** Opening STORED DATA block **
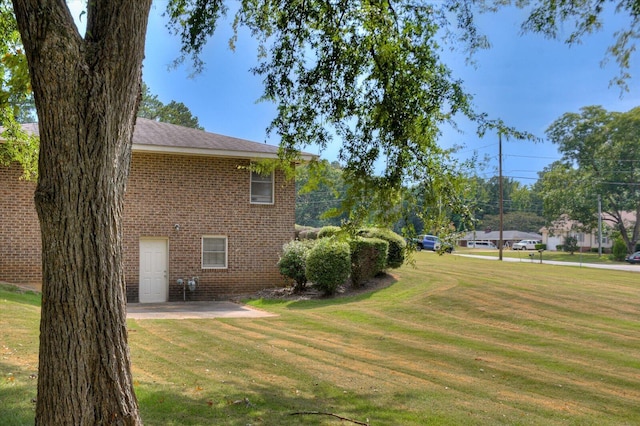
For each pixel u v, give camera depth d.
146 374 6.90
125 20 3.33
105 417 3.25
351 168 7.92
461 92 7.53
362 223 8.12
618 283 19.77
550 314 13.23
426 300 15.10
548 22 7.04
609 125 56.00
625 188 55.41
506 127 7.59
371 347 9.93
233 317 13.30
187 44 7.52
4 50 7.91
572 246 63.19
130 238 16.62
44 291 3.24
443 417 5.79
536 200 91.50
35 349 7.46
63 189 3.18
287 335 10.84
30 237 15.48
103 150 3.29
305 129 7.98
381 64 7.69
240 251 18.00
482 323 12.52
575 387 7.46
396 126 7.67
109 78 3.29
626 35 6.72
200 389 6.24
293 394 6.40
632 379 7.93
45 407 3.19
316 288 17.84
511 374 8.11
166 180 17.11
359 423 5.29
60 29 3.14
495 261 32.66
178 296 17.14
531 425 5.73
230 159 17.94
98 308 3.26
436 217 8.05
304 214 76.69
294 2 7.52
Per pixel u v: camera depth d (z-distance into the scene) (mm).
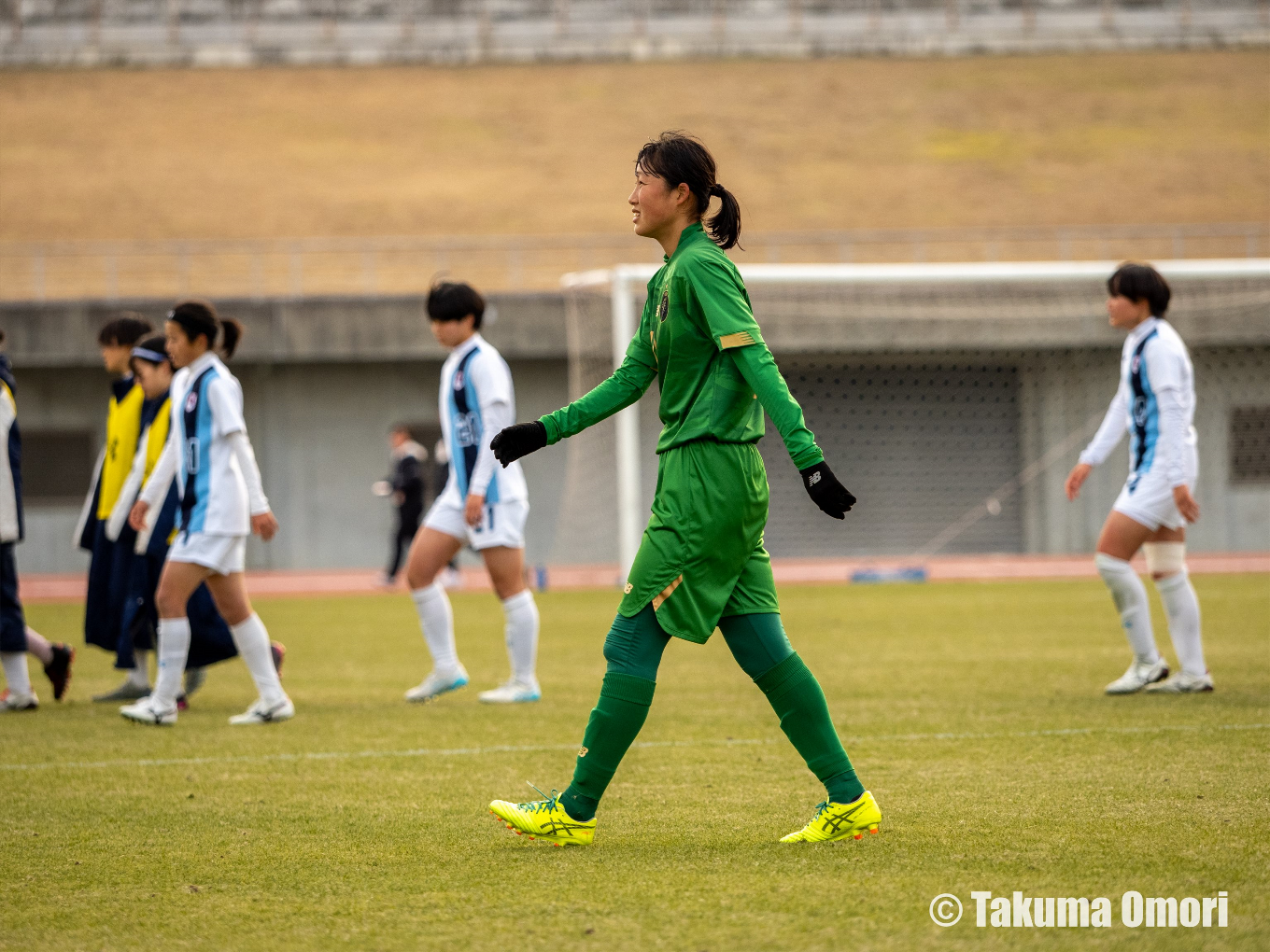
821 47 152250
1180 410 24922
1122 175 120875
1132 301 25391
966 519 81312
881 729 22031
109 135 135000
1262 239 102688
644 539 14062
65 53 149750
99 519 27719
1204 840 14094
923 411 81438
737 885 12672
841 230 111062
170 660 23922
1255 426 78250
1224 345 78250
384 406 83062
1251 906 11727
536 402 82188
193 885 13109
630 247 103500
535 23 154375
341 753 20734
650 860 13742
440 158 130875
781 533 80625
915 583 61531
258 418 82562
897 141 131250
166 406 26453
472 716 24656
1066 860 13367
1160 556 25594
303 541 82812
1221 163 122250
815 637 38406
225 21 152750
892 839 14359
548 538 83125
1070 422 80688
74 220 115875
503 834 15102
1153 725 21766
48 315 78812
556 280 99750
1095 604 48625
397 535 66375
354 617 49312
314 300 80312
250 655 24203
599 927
** Closing STORED DATA block **
- **ABOUT THIS EXERCISE**: Every entry should be repeated verbatim, with the pictures left out.

- **RESULT FOR THIS EXERCISE**:
For each pixel u v, give camera depth d.
146 374 6.90
125 20 3.33
105 417 3.25
351 168 7.92
461 92 7.53
362 223 8.12
618 283 19.77
550 314 13.23
426 300 15.10
548 22 7.04
609 125 56.00
625 188 55.41
506 127 7.59
371 347 9.93
233 317 13.30
187 44 7.52
4 50 7.91
572 246 63.19
130 238 16.62
44 291 3.24
443 417 5.79
536 200 91.50
35 349 7.46
63 189 3.18
287 335 10.84
30 237 15.48
103 150 3.29
305 129 7.98
381 64 7.69
240 251 18.00
482 323 12.52
575 387 7.46
396 126 7.67
109 78 3.29
626 35 6.72
200 389 6.24
293 394 6.40
632 379 7.93
45 407 3.19
316 288 17.84
511 374 8.11
166 180 17.11
359 423 5.29
60 29 3.14
495 261 32.66
178 296 17.14
531 425 5.73
230 159 17.94
98 308 3.26
436 217 8.05
304 214 76.69
294 2 7.52
Per pixel u v: camera depth d (z-distance into the scene) (mm).
821 47 152250
1180 410 24922
1122 175 120875
1132 301 25391
966 519 81312
881 729 22031
109 135 135000
1262 239 102688
644 539 14062
65 53 149750
99 519 27719
1204 840 14094
923 411 81438
737 885 12672
841 230 111062
170 660 23922
1255 426 78250
1224 345 78250
384 406 83062
1251 906 11727
536 402 82188
193 885 13109
630 247 103500
535 23 154375
341 753 20734
650 860 13742
440 158 130875
781 533 80625
915 583 61531
258 418 82562
897 141 131250
166 406 26453
472 716 24656
1066 860 13367
1160 556 25594
303 541 82812
1221 163 122250
815 637 38406
225 21 152750
892 839 14359
548 538 83125
1070 422 80688
74 220 115875
503 834 15102
1153 725 21766
48 315 78812
556 280 99750
1095 604 48625
397 535 66375
354 617 49312
314 300 80312
250 655 24203
599 927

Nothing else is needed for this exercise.